Pointing out these mutations could offer a new way to treat these patients, the researchers say. One possible approach that is still under development uses short strands of RNA called antisense oligonucleotides (ASOs) to stick on a piece of mutated DNA with the correct sequence.
“If you could make the mutation go away in some way, you would solve the problem. These tumor suppressor genes could continue to work and maybe fight cancer,” says Yaari. “ASO technology is being actively developed, and this could be a very good application for that.”
Another region where researchers found a high concentration of non-coding conductor mutations is in the untranslated regions of some tumor suppressor genes. The TP53 tumor suppressor gene, which is defective in many types of cancer, is known to accumulate many deletions in these sequences, known as untranslated 5 ‘regions. The MIT team found the same pattern in a tumor suppressor called ELF3.
The researchers also used their model to investigate whether common mutations that were already known could also cause different types of cancer.
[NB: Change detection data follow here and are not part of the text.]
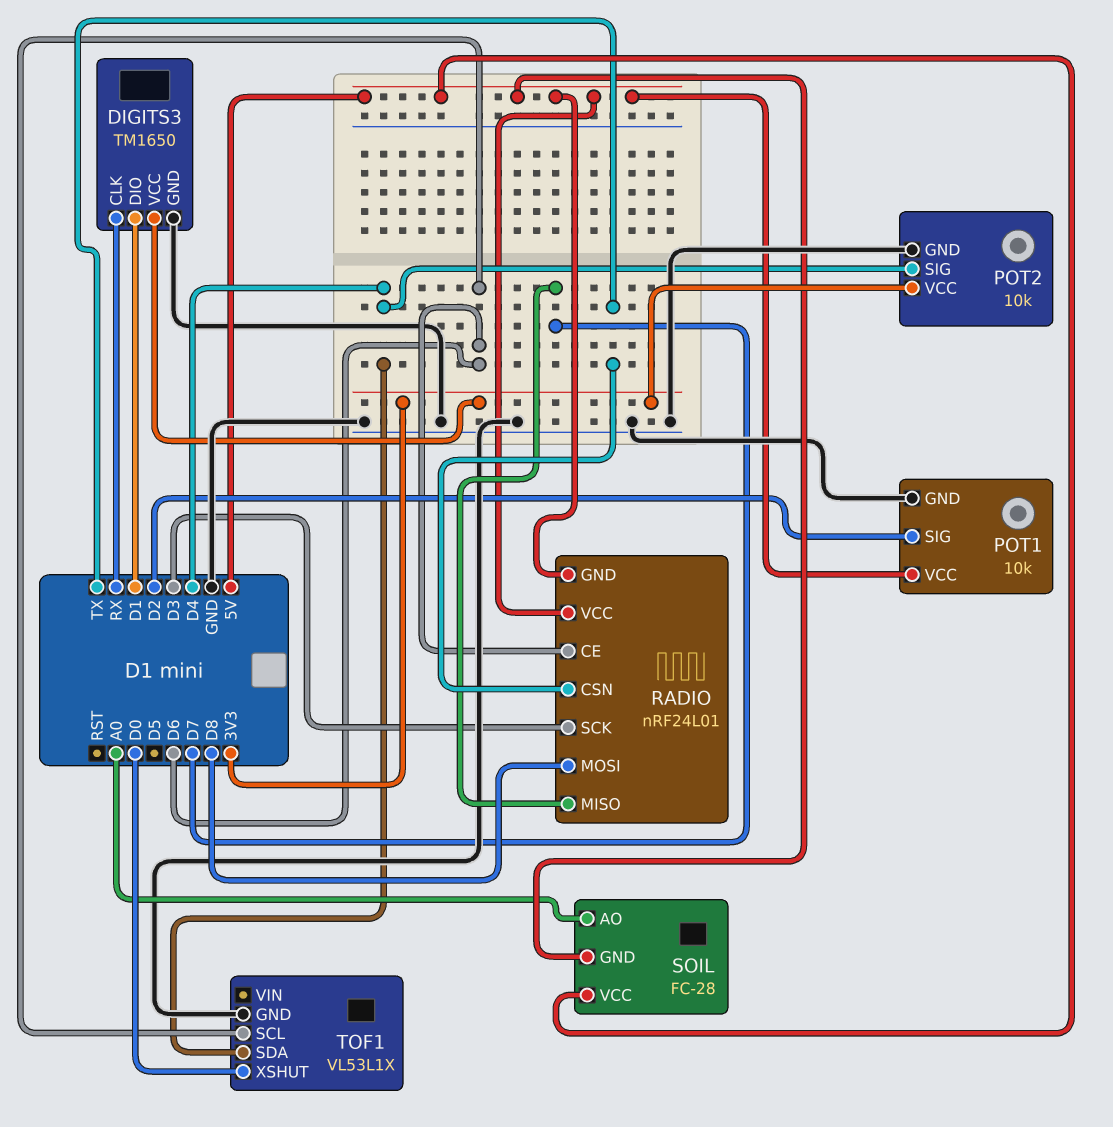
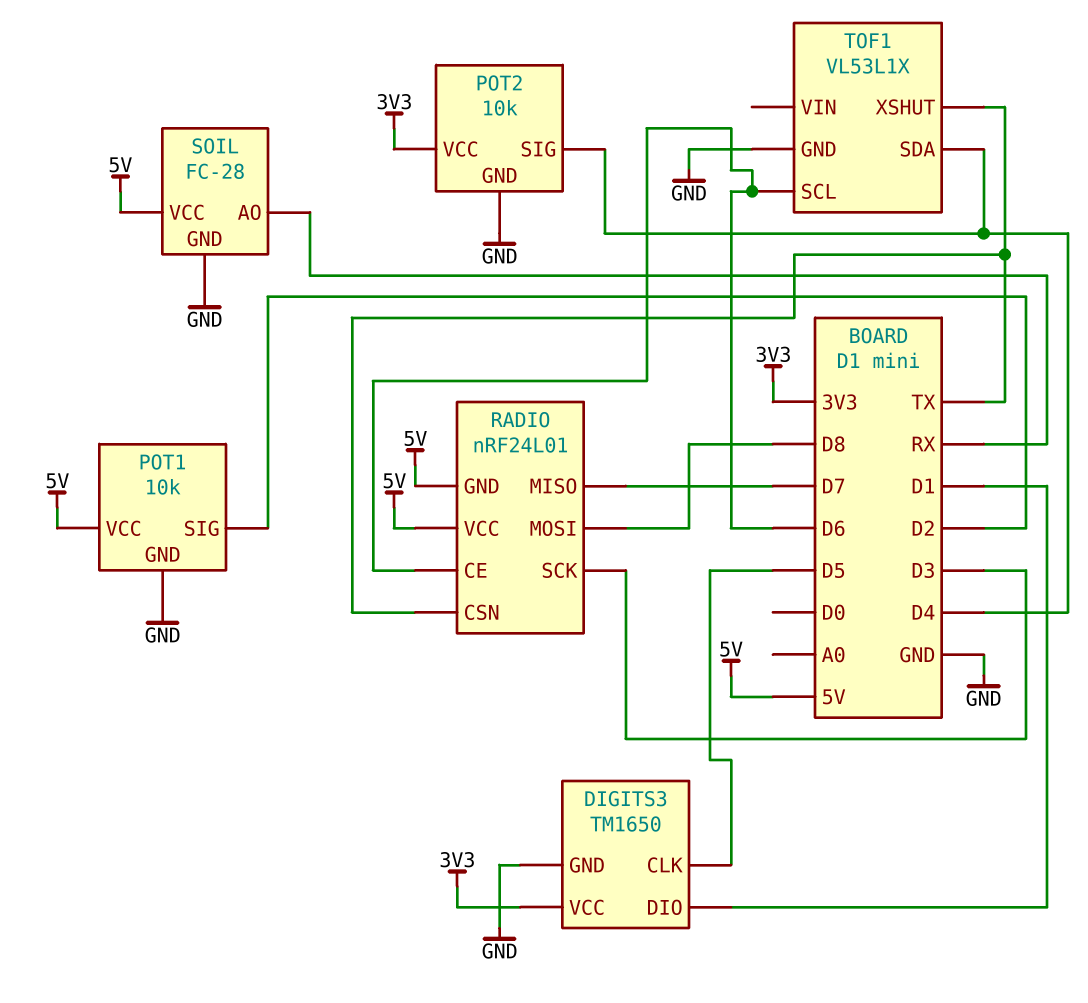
DIGITS3 pin CLK: RX -> D5
SOIL pin AO: A0 -> RX
SOIL pin GND: 5V -> GND
TOF1 pin XSHUT: D0 -> TX

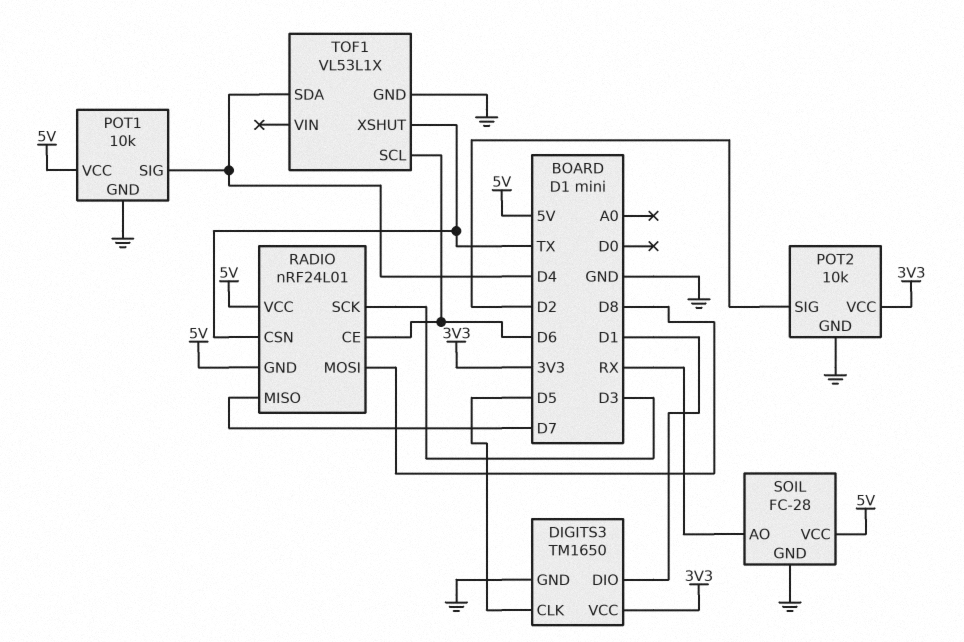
POT1 pin SIG: D2 -> D4
POT2 pin SIG: D4 -> D2

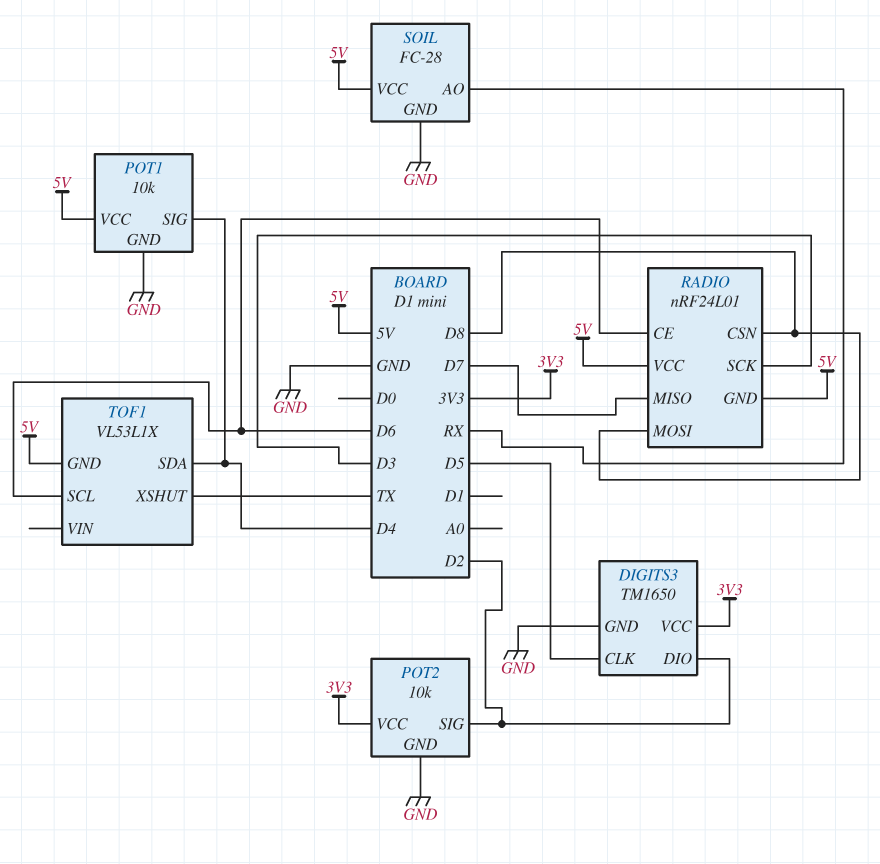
DIGITS3 pin DIO: D1 -> D2
RADIO pin CSN: TX -> D8
TOF1 pin GND: GND -> 5V

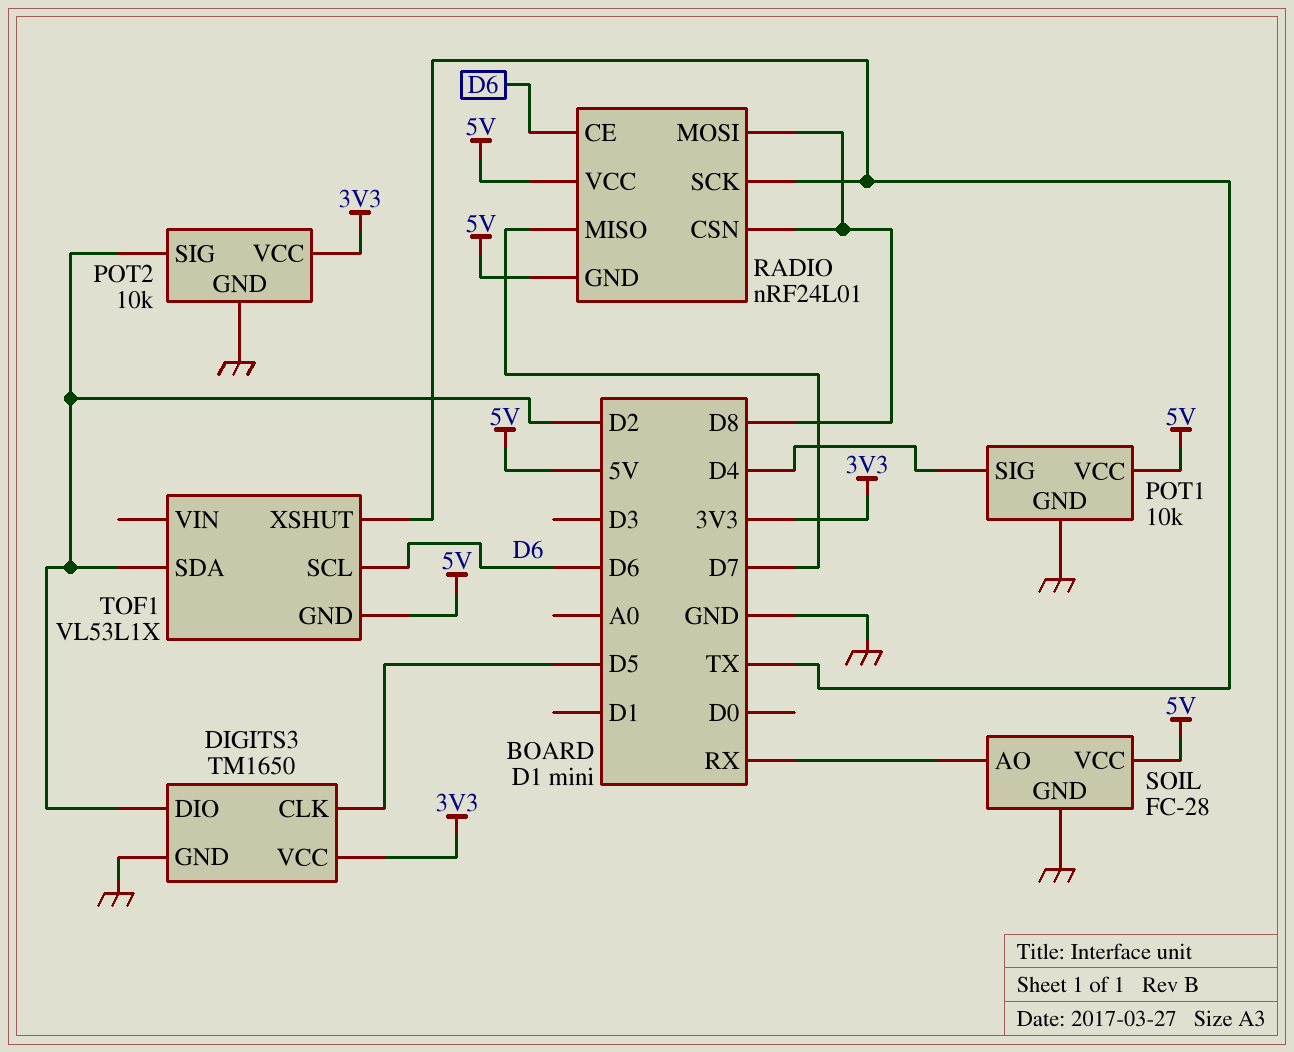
RADIO pin SCK: D3 -> TX
TOF1 pin SDA: D4 -> D2

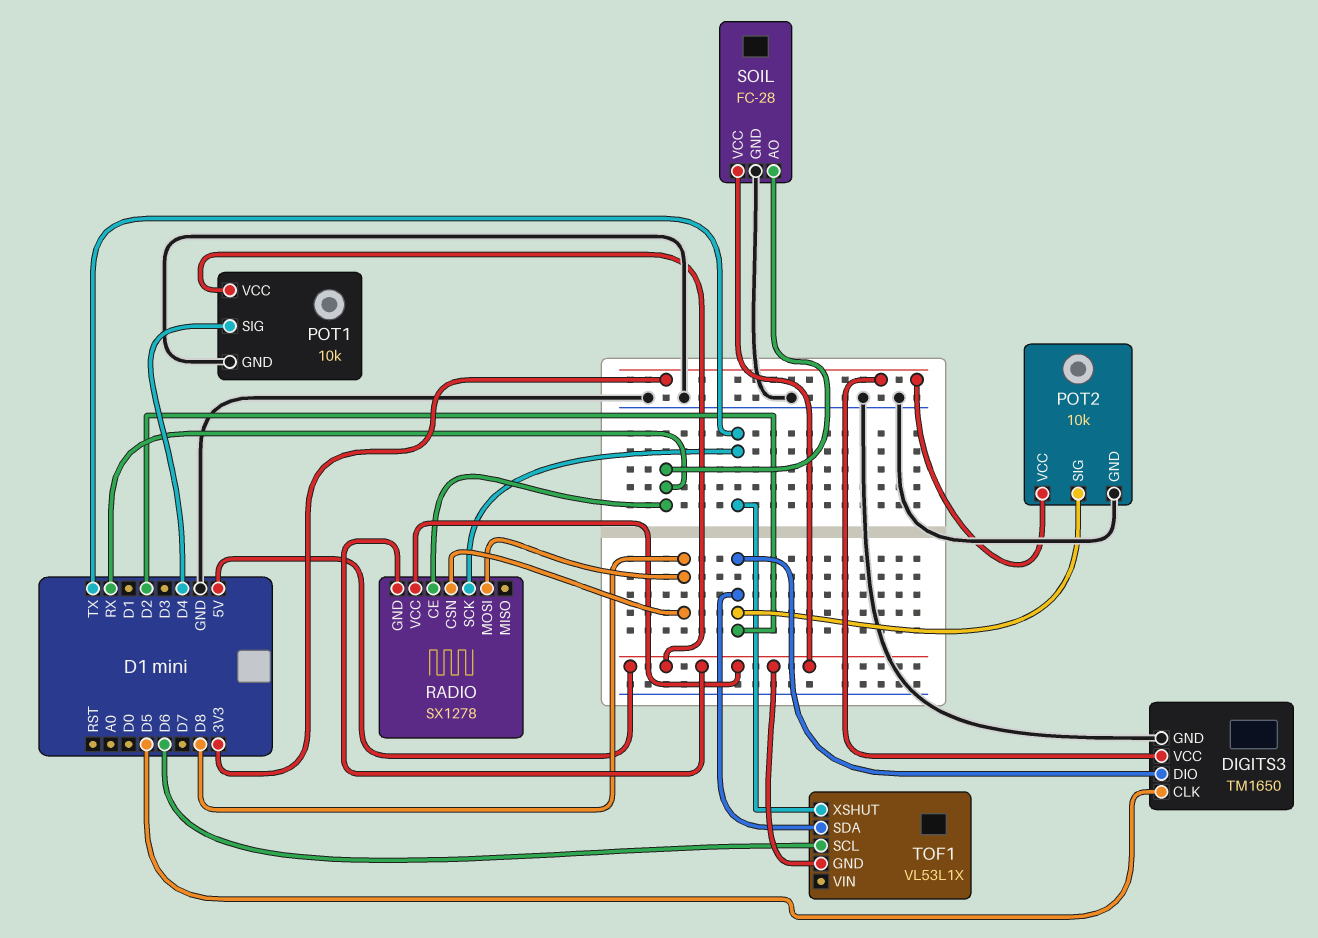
RADIO: nRF24L01 -> SX1278
RADIO pin CE: D6 -> RX
RADIO pin MISO: D7 -> none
As an example, the researchers found that BRAF, previously linked to melanoma, also contributes to the progression of cancer in smaller percentages of other cancers, including those of the pancreas, liver, and gastroesophagus.
“That says there’s a lot of overlap between the common driver landscape and the rare driver landscape. That offers an opportunity for therapeutic reuse,” Sherman says. “These results could help guide the clinical trials we should establish to expand these drugs from being approved in one cancer to being approved in many cancers and being able to help more patients.”
The research was funded in part by the National Institutes of Health and the National Cancer Institute.